The Quebec Superior Court has recently authorized what may be
environmental class action ever instituted in Canada. The
lawsuit concerns the release of a cloud of toxic gas from Canadian
Electrolytic Zinc's refinery in Quebec in August 2004. The
Court has authorized representative plaintiff François
Deraspe to act on behalf of all persons in certain specified areas
who claim to have experienced noxious symptoms including eye, skin,
and throat irritation, respiratory problems, coughing, and asthma
attacks, when they were exposed to the gas cloud. Counsel has
indicated that Mr. Deraspe will seek between $5,000 and $10,000 in
damages, plus $5,000 in punitive damages, for each class member. It
has been reported that the total damages could be up to $900 million.

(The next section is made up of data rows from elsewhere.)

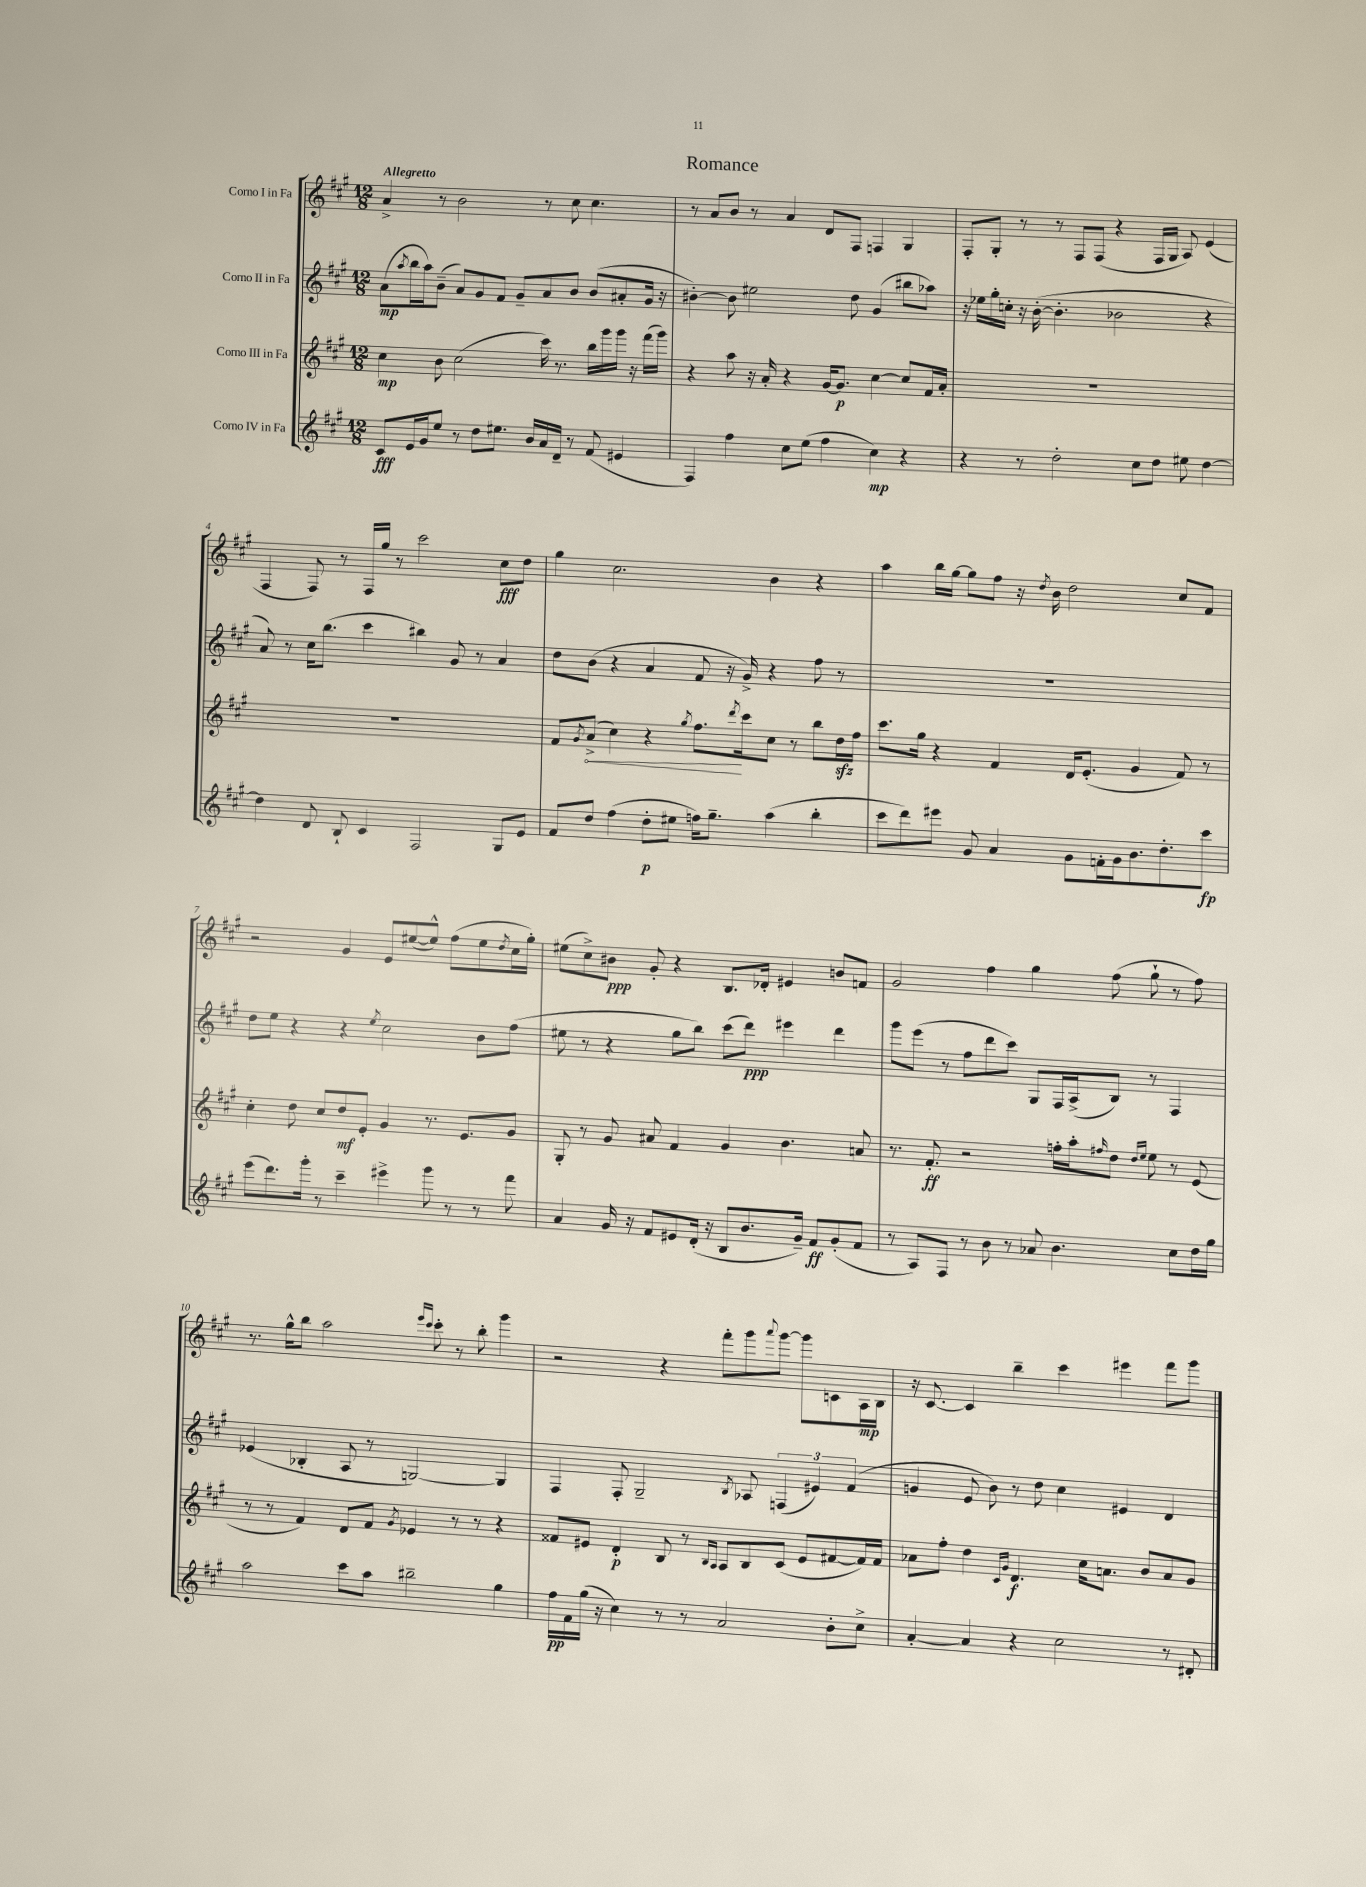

**kern	**dynam	**kern	**dynam	**kern	**dynam	**kern	**dynam
*part4	*part4	*part3	*part3	*part2	*part2	*part1	*part1
*staff4	*staff4	*staff3	*staff3	*staff2	*staff2	*staff1	*staff1
*I"Corno IV in Fa	*	*I"Corno III in Fa	*	*I"Corno II in Fa	*	*I"Corno I in Fa	*
*clefG2	*	*clefG2	*	*clefG2	*	*clefG2	*
*k[f#c#g#]	*	*k[f#c#g#]	*	*k[f#c#g#]	*	*k[f#c#g#]	*
*M12/8	*	*M12/8	*	*M12/8	*	*M12/8	*
=1	=1	=1	=1	=1	=1	=1	=1
!	!	!	!	!	!	!LO:TX:a:B:t=Allegretto	!
8c#/L	fff	4cc#\	mp	(8a\L	mp	4a^/	.
.	.	.	.	8qaa/	.	.	.
16e/L	.	.	.	16bb\L	.	.	.
16g#/J	.	.	.	16aa\J)	.	.	.
8ee/J	.	8b\	.	(8b~\J	.	8r	.
8r	.	(2cc#\	.	8a/L)	.	2b\	.
8dd\L	.	.	.	8g#/	.	.	.
8.ee#X\J	.	.	.	8f#/J	.	.	.
.	.	.	.	8g#~/L	.	.	.
16b/LL	.	.	.	.	.	.	.
16a/	.	16ccc#\)	.	8a/	.	8r	.
16d~/JJ	.	8.r	.	.	.	.	.
8r	.	.	.	8b/J	.	8cc#\	.
(8f#/	.	16bb\LL	.	(8b/L	.	4.cc#\	.
.	.	16ggg#\	.	.	.	.	.
4e#X/	.	16ggg#\JJ	.	8a#X'/	.	.	.
.	.	16r	.	.	.	.	.
.	.	(16fff#\LL	.	16g#/Jk	.	.	.
.	.	16ggg#\JJ)	.	16r	.	.	.
=2	=2	=2	=2	=2	=2	=2	=2
4F#/)	.	4r	.	[4b#X'\)	.	8r	.
.	.	.	.	.	.	8a/L	.
4ff#\	.	8aa\	.	8b#\]	.	8b/J	.
.	.	16r	.	2ee#X\	.	8r	.
.	.	16a'/	.	.	.	.	.
8cc#\L	.	4r	.	.	.	4a/	.
(8ee\J	.	.	.	.	.	.	.
4ff#\	.	[16g#/KL	.	.	.	8d/L	.
.	.	8.g#/J]	p	.	.	.	.
.	.	.	.	8dd\	.	8F#/J	.
4cc#\)	mp	[4cc#\	.	(4g#/	.	4Fn/	.
4r	.	8cc#/L]	.	8bb#X\L	.	4G#/	.
.	.	16f#/L	.	8aa-X\J)	.	.	.
.	.	16a'/JJ	.	.	.	.	.
=3	=3	=3	=3	=3	=3	=3	=3
4r	.	1.r	.	16r	.	8F#'/L	.
.	.	.	.	16ee-X\LL	.	.	.
.	.	.	.	16gg#'\	.	8G#'/J	.
.	.	.	.	16ccn'\JJ	.	.	.
8r	.	.	.	16r	.	8r	.
.	.	.	.	([16b'\	.	.	.
2dd'\	.	.	.	4.b'\]	.	8r	.
.	.	.	.	.	.	8F#/L	.
.	.	.	.	.	.	(8F#/J	.
.	.	.	.	2b-X\	.	4r	.
8cc#\L	.	.	.	.	.	.	.
8dd\J	.	.	.	.	.	16F#/LL	.
.	.	.	.	.	.	16G#/JJ	.
8ee#X\	.	.	.	.	.	8A/)	.
[4dd\	.	.	.	4r	.	(4e/	.
!!LO:LB:g=z
=4	=4	=4	=4	=4	=4	=4	=4
4dd\]	.	1.r	.	8a/)	.	4F#/	.
.	.	.	.	8r	.	.	.
8d/	.	.	.	16cc#\KL	.	8F#/)	.
.	.	.	.	(8.bb\J	.	.	.
8B`/	.	.	.	.	.	8r	.
4c#/	.	.	.	4ccc#\	.	16F#/LL	.
.	.	.	.	.	.	16gg#/JJ	.
.	.	.	.	.	.	8r	.
2F#/	.	.	.	4bb#X\)	.	2ccc#\	.
.	.	.	.	8g#/	.	.	.
.	.	.	.	8r	.	.	.
8G#/L	.	.	.	4a/	.	8cc#\L	fff
8e/J	.	.	.	.	.	8dd\J	.
=5	=5	=5	=5	=5	=5	=5	=5
8f#/L	.	8f#/L	.	8dd\L	.	4gg#\	.
.	.	8qg#/	.	.	.	.	.
!	!	!	!LO:HP:b	!	!	!	!
8dd/J	.	(8a^/J	<	(8b\J	.	.	.
(4ff#\	.	4cc#\)	.	4r	.	2.cc#\	.
8dd'\L	p	4r	.	4a/	.	.	.
8ee#X\J	.	.	.	.	.	.	.
.	.	8qgg#/	.	.	.	.	.
16ffn\KL)	.	8.ff#\L	.	8f#/	.	.	.
8.gg#~\J	.	.	.	.	.	.	.
.	.	.	.	16r	.	.	.
.	.	8qddd/	.	.	.	.	.
.	.	16ccc#\k	[	16g#^/)	.	.	.
(4aa\	.	8cc#\J	.	4r	.	4b\	.
.	.	8r	.	.	.	.	.
4bb'\	.	8bb\L	.	8ff#\	.	4r	.
.	.	16ddzz\L	.	8r	.	.	.
.	.	16ff#\JJ	.	.	.	.	.
=6	=6	=6	=6	=6	=6	=6	=6
8ccc#\L	.	8.ccc#\L	.	1.r	.	4aa\	.
8ddd\)	.	.	.	.	.	.	.
.	.	16gg#\Jk	.	.	.	.	.
8eee#X\J	.	4r	.	.	.	16bb\LL	.
.	.	.	.	.	.	[16gg#\JJ	.
8g#/	.	.	.	.	.	8gg#\L]	.
4a/	.	4f#/	.	.	.	8ff#\J	.
.	.	.	.	.	.	16r	.
.	.	.	.	.	.	8qdd/	.
.	.	.	.	.	.	16b\	.
8g#\L	.	16d/KL	.	.	.	2dd\	.
.	.	(8.e'/J	.	.	.	.	.
16fn'\L	.	.	.	.	.	.	.
16g#\J	.	.	.	.	.	.	.
8.b\	.	4g#/	.	.	.	.	.
8.dd'\	.	.	.	.	.	.	.
.	.	8f#/)	.	.	.	8cc#/L	.
8ccc#\J	fp	8r	.	.	.	8f#/J	.
!!LO:LB:g=z
=7	=7	=7	=7	=7	=7	=7	=7
(8eee\L	.	4cc#'\	.	8dd\L	.	2r	.
8.ddd\)	.	.	.	8ee\J	.	.	.
.	.	8dd\	.	4r	.	.	.
16ggg#'\Jk	.	.	.	.	.	.	.
8r	.	8cc#/L	.	.	.	.	.
4ccc#~\	.	8dd/	mf	4r	.	4g#/	.
.	.	8e'/J	.	.	.	.	.
.	.	.	.	8qee/	.	.	.
4eee#X^\	.	4g#/	.	2cc#\	.	8e/L	.
.	.	.	.	.	.	([8ee#X/	.
8ggg#\	.	8.r	.	.	.	8ee#^^/J])	.
8r	.	.	.	.	.	(8ff#\L	.
.	.	8.e/L	.	.	.	.	.
8r	.	.	.	8b\L	.	8ee#\	.
.	.	.	.	.	.	8qdd/	.
8fff#\	.	8g#/J	.	(8ff#\J	.	16cc#\L	.
.	.	.	.	.	.	16gg#'\JJ)	.
=8	=8	=8	=8	=8	=8	=8	=8
4a/	.	8G#'/	.	8ee#X\	.	(8ee#X\L	.
.	.	8r	.	8r	.	8cc#^\)	.
16g#/	.	8g#/	.	4r	.	8b#X\J	ppp
16r	.	.	.	.	.	.	.
8f#/L	.	8a#X/	.	.	.	8g#'/	.
8e#X/	.	4f#/	.	8gg#\L	.	4r	.
(16d'/Jk	.	.	.	8bb\J)	.	.	.
16r	.	.	.	.	.	.	.
8B/L	.	4g#/	.	(8ccc#\L	.	8.B/L	.
8.b/	.	.	.	8ddd\J)	ppp	.	.
.	.	.	.	.	.	16d-X'/Jk	.
.	.	4.b\	.	4eee#X\	.	4e#X/	.
16g#~/Jk)	.	.	.	.	.	.	.
8f#/L	ff	.	.	.	.	.	.
(8g#'/	.	.	.	4ddd\	.	8bn/L	.
8f#/J	.	8an/	.	.	.	8fn/J	.
=9	=9	=9	=9	=9	=9	=9	=9
8r	.	8.r	.	8ggg#\L	.	2g#/	.
8A/L)	.	.	.	(8eee\J	.	.	.
.	.	8.f#'/	ff	.	.	.	.
8F#/J	.	.	.	8r	.	.	.
8r	.	2r	.	8ff#\L	.	.	.
8b\	.	.	.	8ddd\	.	4ff#\	.
8r	.	.	.	8ccc#\J)	.	.	.
8a-X/	.	.	.	8G#/L	.	4gg#\	.
4.b\	.	16ffn'\LL	.	16F#/L	.	.	.
.	.	16aa'\J	.	(16A^/J	.	.	.
.	.	16qqff#X/	.	.	.	.	.
.	.	8dd\J	.	8B/J)	.	(8ff#\	.
.	.	16qqdd/LL	.	.	.	.	.
.	.	16qqee/JJ	.	.	.	.	.
.	.	8ee\	.	8r	.	8gg#`\	.
8cc#\L	.	8r	.	4F#/	.	8r	.
16dd\L	.	(8e/	.	.	.	8ff#\)	.
16gg#\JJ	.	.	.	.	.	.	.
!!LO:LB:g=z
=10	=10	=10	=10	=10	=10	=10	=10
2aa\	.	8r	.	(4e-X/	.	8.r	.
.	.	8r	.	.	.	.	.
.	.	.	.	.	.	16gg#^^\KL	.
.	.	4f#/)	.	4B-X'/	.	8bb\J	.
.	.	.	.	.	.	2aa\	.
8ccc#\L	.	8d/L	.	8A/	.	.	.
8aa\J	.	8f#/J	.	8r	.	.	.
.	.	8qg#/	.	.	.	.	.
2bb#X~\	.	4e-X/	.	[2Gn/)	.	.	.
.	.	.	.	.	.	16qqeee/LL	.
.	.	.	.	.	.	16qqccc#/JJ	.
.	.	.	.	.	.	8ccc#'\	.
.	.	8r	.	.	.	8r	.
.	.	8r	.	.	.	8bb'\	.
4gg#\	.	4r	.	4G/]	.	4ggg#\	.
=11	=11	=11	=11	=11	=11	=11	=11
16ff#\LL	pp	8f##X/L	.	4F#/	.	2r	.
16f#\	.	.	.	.	.	.	.
(16gg#\JJ	.	8e#X/J	.	.	.	.	.
16r	.	.	.	.	.	.	.
4cc#\)	.	4d'/	p	8F#'/	.	.	.
.	.	.	.	2G#~/	.	.	.
8r	.	8B/	.	.	.	4r	.
8r	.	8r	.	.	.	.	.
.	.	16qqB/LL	.	.	.	.	.
.	.	16qqA/JJ	.	.	.	.	.
2a/	.	8A/L	.	.	.	8fff#'\L	.
.	.	.	.	8qB/	.	.	.
.	.	8B/	.	8A-X/	.	8ggg#\	.
.	.	.	.	.	.	8qqaaa/	.
.	.	(8c#/J	.	(6Fn/	.	[8ggg#\J	.
.	.	8e#/L	.	.	.	8ggg#\L]	.
.	.	.	.	6e#X/)	.	.	.
8b'\L	.	[8f#X/	.	.	.	8cn\	.
.	.	.	.	(6f#/	.	.	.
8cc#^\J	.	16f#/L])	.	.	.	16A\L	mp
.	.	16f#/JJ	.	.	.	16B\JJ	.
=12	=12	=12	=12	=12	=12	=12	=12
[4a'/	.	8a-X\L	.	4gn/	.	16r	.
.	.	.	.	.	.	[8.c#/	.
.	.	8ff#'\J	.	.	.	.	.
4a/]	.	4dd\	.	8e/	.	4c#/]	.
.	.	.	.	8b\)	.	.	.
.	.	16qqc#/LL	.	.	.	.	.
.	.	16qqg#/JJ	.	.	.	.	.
4r	.	4.d/	f	8r	.	4bb~\	.
.	.	.	.	8dd\	.	.	.
2cc#\	.	.	.	4cc#\	.	4ccc#\	.
.	.	16cc#\KL	.	.	.	.	.
.	.	8.an\J	.	.	.	.	.
.	.	.	.	4e#X/	.	4eee#X\	.
.	.	8b/L	.	.	.	.	.
8r	.	8a/	.	4d/	.	8fff#\L	.
8d#X'/	.	8g#/J	.	.	.	8ggg#\J	.
==	==	==	==	==	==	==	==
*-	*-	*-	*-	*-	*-	*-	*-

Canadian Electrolytic Zinc Ltd. ("CEZ") has a
treatment plant at Salaberry-de-Valleyfield, Quebec. On the evening
of August 9, 2004, Mr. Deraspe, the representative plaintiff,
observed a heavy fog around his house (7.4 kilometers from the
plant). He learned from media reports that the breakdown of a pump
at the plant had caused several tons of sulphur trioxide to vent
into the air over nearby residential areas. Sulphur trioxide is a
corrosive gas that generates sulphuric acid on contact with water,
and can result in chemical burns. Mr. Deraspe sought court
authorization to bring a class action on behalf of persons exposed
to the toxic cloud who showed the health symptoms characteristic of
exposure to sulphur trioxide.
The case has had a lengthy procedural history. The first motion
for authorization to bring a class action was rejected by the
Quebec Superior Court in 2008. In 2009, the Court of Appeal upheld that
decision, for two reasons. First, the class definition was too
vague. Second, individual issues predominated over common issues,
as the toxic cloud could have different effects on different
persons, and therefore, individual evidence would be required to
establish fault, injury, and damages. The Court noted that imposing
geographic and time limits would improve the class definition, but
refused to let Mr. Deraspe modify the class definition to that
extent on appeal.
Mr. Deraspe brought a new motion for authorization with a new,
spatially and temporally limited, class definition. The defendant
tried unsuccessfully to have the motion dismissed as
res judicata and appealed that issue unsuccessfully all the way
to the Supreme Court of Canada, (leave was denied). Mr.
Deraspe's second attempt to obtain court authorization was
therefore heard in 2012.
The judge focused on the issues identified by the Court of
Appeal in its decision on the original motion for authorization:
the vagueness of the class definition, and the predominance of
individual issues. She held that both had been improved enough by
the new class definition to justify authorizing the class action.
The new definition limits the proposed class: (i) geographically to
persons who were physically present in specified areas along the
path of the gas cloud, and (ii) temporally, to persons who claim to
have experienced adverse symptoms simultaneous with their exposure
to the gas cloud. The judge certified as common issues those
related to CEZ's fault or negligence in relation to venting
sulphur trioxide, the path and chemical composition of the gas
cloud, the types of health problems that could generally have
resulted from exposure to the gas cloud, and the appropriateness of
punitive damages. Although causation and damages would still
require individual determination, the individual issues no longer
predominated over the common ones, as the determination of these
common issues would significantly advance the action.